Please find each line in the data below that contains the word "Shows" and copy it out.

━━━━━━

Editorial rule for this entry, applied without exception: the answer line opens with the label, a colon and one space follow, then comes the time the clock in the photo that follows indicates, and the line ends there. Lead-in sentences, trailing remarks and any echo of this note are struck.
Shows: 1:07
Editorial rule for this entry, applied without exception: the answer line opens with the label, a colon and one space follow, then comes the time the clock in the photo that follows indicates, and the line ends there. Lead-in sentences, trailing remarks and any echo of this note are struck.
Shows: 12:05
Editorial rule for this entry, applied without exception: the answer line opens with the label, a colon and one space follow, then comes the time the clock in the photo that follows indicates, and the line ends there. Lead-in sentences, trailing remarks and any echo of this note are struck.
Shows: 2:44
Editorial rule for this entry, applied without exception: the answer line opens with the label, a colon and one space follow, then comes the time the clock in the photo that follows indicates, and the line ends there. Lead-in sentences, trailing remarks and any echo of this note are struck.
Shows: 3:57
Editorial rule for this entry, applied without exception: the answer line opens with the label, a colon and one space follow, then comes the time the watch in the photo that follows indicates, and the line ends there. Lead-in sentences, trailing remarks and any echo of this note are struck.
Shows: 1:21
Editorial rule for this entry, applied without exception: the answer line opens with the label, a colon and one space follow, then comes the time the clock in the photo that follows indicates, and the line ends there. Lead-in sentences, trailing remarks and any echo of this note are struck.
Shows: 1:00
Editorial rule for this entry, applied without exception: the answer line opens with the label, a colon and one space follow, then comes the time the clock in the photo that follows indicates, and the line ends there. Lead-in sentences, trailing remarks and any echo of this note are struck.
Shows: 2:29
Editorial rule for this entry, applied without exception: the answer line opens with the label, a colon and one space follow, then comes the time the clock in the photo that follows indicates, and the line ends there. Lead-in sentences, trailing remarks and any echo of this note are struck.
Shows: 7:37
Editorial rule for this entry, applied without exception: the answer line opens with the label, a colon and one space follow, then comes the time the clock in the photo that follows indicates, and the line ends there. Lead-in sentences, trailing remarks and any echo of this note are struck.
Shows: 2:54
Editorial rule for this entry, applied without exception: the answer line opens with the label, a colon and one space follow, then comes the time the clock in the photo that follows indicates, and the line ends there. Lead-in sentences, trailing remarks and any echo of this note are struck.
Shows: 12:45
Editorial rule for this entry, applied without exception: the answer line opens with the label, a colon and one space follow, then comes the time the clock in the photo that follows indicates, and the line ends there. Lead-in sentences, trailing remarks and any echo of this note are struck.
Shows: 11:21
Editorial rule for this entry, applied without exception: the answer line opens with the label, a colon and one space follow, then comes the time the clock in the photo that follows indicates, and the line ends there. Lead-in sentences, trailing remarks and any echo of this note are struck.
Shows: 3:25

━━━━━━

ANSWER:
Shows: 1:07
Shows: 12:05
Shows: 2:44
Shows: 3:57
Shows: 1:21
Shows: 1:00
Shows: 2:29
Shows: 7:37
Shows: 2:54
Shows: 12:45
Shows: 11:21
Shows: 3:25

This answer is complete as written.